I'm sorry, but I'll come right away with one small caveat. It just occurred to me that many people today understand “game” to mean “computer game” or “game on the smartphone”, i.e. screen games. I don't mean them right now. You also have to follow the rules, no question about it, and one or the other game is occasionally okay, but there is a great danger: A screen game has no end or only one that is very far away. Even the simple PC card game that I love to play tells me how good or bad I was at the game compared to the best game. That spurs me on and - you may know that - you sit there for half an hour or more, paddling around senselessly. You don't learn anything except to move the cursor faster and faster or to press keys and at some point it is no longer fun because you are frustrated that you cannot achieve your own maximum number of points. I mean, when I speak of “game”, role-playing games like shop or vehicle fleet, board games like Mensch-ärgere-dich-nicht, card games like Mau-Mau, which is Uno today, or memory or other games with tangible materials on the table or ground to be played.

Lose in the game

But now to what I'm talking about here: Yes, your child should be able to lose in the game! Losing is an example of the disappointments life holds in store for everyone. You have to be able to deal with it, even if it's not nice. A child has to learn that first. That is why it is so important that not every wish is granted to him. Refusing a wish is a disappointment that it has to deal with. Everyone has their own way of looking around with disappointments or frustrations - one eats it in, the other discusses forever, the third paints, and yet another needs a punching bag to vent his anger. Your child has to find its shape, the best is of course to explain to yourself that disappointments do happen, but also successes and joy. Your child will only learn this in life if you explain to them that they have now unfortunately lost, but have won three games beforehand. By the way, your child is very much oriented towards you, watch how you deal with disappointments. Scold or say: That went stupid, but next time it will be better and yesterday I was successful for that.

Let children win in the game

That's why I don't think much of always letting children win. The emphasis is always on, because you don't want to take away the child's pleasure in playing. You should weigh up or choose games that you and your child are equally good at. Memory is such a game. For example, I've always been very good at it, but even as a young woman, not far from memory childhood, the children I looked after in kindergarten beat me. In the case of games that are heavily dependent on luck, you should also explain this, by the way. Children still think differently than we adults and believe that they can influence the result of the dice by skillfully rolling or throwing the dice.

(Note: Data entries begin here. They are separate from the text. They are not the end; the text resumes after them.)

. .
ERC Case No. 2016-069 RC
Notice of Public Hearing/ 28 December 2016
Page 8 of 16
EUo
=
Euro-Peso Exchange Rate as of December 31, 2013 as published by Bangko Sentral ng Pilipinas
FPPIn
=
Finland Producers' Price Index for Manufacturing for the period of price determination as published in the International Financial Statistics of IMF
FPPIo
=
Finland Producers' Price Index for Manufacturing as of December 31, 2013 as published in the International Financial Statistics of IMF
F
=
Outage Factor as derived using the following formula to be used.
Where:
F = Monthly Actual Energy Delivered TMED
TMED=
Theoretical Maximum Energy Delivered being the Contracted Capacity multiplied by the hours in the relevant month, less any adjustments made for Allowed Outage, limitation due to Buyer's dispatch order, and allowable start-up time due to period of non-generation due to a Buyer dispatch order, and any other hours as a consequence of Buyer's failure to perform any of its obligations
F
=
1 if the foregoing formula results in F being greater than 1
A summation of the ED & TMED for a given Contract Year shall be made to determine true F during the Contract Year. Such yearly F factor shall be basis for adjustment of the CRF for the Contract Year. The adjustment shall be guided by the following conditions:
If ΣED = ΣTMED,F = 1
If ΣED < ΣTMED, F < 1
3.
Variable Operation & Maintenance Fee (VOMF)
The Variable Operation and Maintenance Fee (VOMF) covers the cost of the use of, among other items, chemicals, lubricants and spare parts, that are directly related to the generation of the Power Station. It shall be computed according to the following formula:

Games without winners and losers

For a while there were games where there were no winners or losers, but the group played together against a common “enemy”. It seems to me that they have gone out of style. I still see them sometimes in kindergartens, but haven't seen them in toy stores for a long time. I've always been a little skeptical about these games, I have to admit. Sometimes the story was great and we had a lot of fun playing. But even so, the children felt like winners or losers - even if they weren't supposed to - or asked who won. But such games are of course well suited for children who first have to be carefully introduced to losing because they are used to their lives being without disappointment.

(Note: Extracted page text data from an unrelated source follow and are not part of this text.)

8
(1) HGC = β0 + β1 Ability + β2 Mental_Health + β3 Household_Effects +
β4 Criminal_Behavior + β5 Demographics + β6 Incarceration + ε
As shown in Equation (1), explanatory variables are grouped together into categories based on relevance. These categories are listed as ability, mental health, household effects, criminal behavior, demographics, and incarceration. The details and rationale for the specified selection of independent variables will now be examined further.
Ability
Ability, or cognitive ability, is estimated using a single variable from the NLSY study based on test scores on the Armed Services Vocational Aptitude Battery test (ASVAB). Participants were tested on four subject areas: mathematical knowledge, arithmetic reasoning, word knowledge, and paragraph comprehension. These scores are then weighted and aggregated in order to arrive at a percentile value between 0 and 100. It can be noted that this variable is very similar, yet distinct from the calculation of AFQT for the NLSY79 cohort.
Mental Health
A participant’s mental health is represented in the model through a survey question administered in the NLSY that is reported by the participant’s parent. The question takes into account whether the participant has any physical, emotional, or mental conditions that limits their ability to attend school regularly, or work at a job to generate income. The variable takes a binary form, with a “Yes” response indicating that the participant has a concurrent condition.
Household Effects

Does the ultimate game exist?

Apart from the classic games, I deliberately didn't mention any game titles in the post. Which game is fun for whom depends on the age and the other players, on the interests of the child and the taste. Yes, there are games that you don't like or especially because your favorite colors appear on the box or an animal that you particularly like. In my closet there are some games that are particularly suitable for learning, which I will list from time to time. But now I'm curious which games you recommend. Just post in the comment field 🙂

In my author blog I have started collecting classic children's and family games in case you need suggestions or feel like remembering. Links and descriptions are still missing, but you know most of the games, right?